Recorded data
---*---
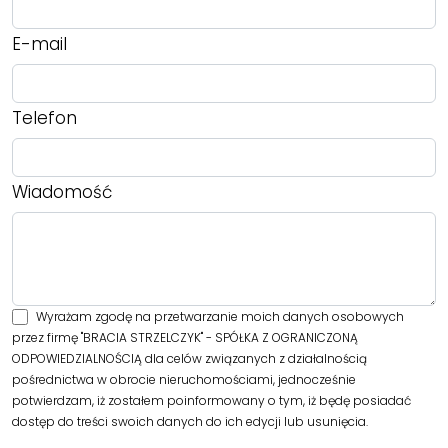
E-mail
Telefon
Wiadomość
Wyrażam zgodę na przetwarzanie moich danych osobowych
przez firmę "BRACIA STRZELCZYK" - SPÓŁKA Z OGRANICZONĄ
ODPOWIEDZIALNOŚCIĄ dla celów związanych z działalnością
pośrednictwa w obrocie nieruchomościami, jednocześnie
potwierdzam, iż zostałem poinformowany o tym, iż będę posiadać
dostęp do treści swoich danych do ich edycji lub usunięcia.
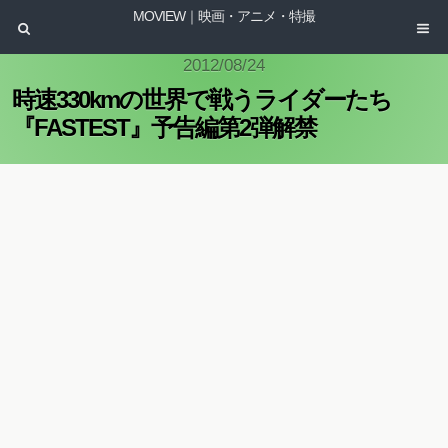
MOVIEW｜映画・アニメ・特撮
2012/08/24
時速330kmの世界で戦うライダーたち
『FASTEST』予告編第2弾解禁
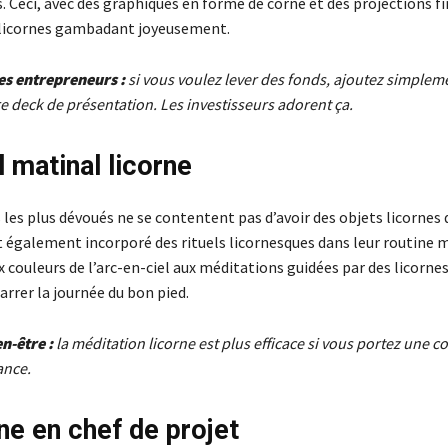
. Ceci, avec des graphiques en forme de corne et des projections f
 licornes gambadant joyeusement.
es entrepreneurs :
si vous voulez lever des fonds, ajoutez simple
re deck de présentation. Les investisseurs adorent ça.
l matinal licorne
 les plus dévoués ne se contentent pas d’avoir des objets licornes 
t également incorporé des rituels licornesques dans leur routine 
couleurs de l’arc-en-ciel aux méditations guidées par des licornes
rrer la journée du bon pied.
en-être :
la méditation licorne est plus efficace si vous portez une 
ance.
rne en chef de projet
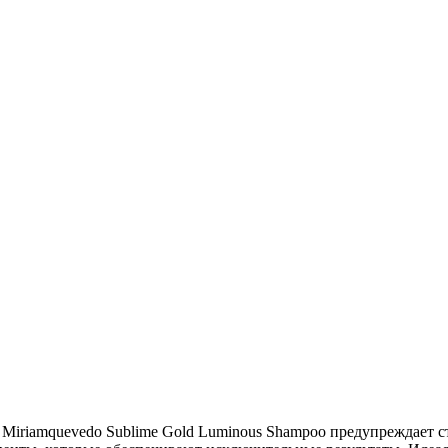
riamquevedo Sublime Gold Luminous Shampoo предупреждает ста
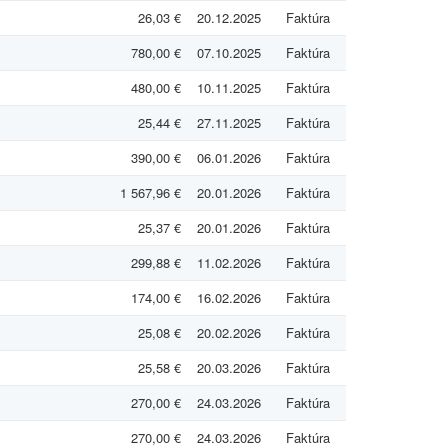
26,03 €
20.12.2025
Faktúra
780,00 €
07.10.2025
Faktúra
480,00 €
10.11.2025
Faktúra
25,44 €
27.11.2025
Faktúra
390,00 €
06.01.2026
Faktúra
1 567,96 €
20.01.2026
Faktúra
25,37 €
20.01.2026
Faktúra
299,88 €
11.02.2026
Faktúra
174,00 €
16.02.2026
Faktúra
25,08 €
20.02.2026
Faktúra
25,58 €
20.03.2026
Faktúra
270,00 €
24.03.2026
Faktúra
270,00 €
24.03.2026
Faktúra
---*---
Task goal » Respond with the number of lines in the entries that include the string "plus", and nothing besides.

Reply » 2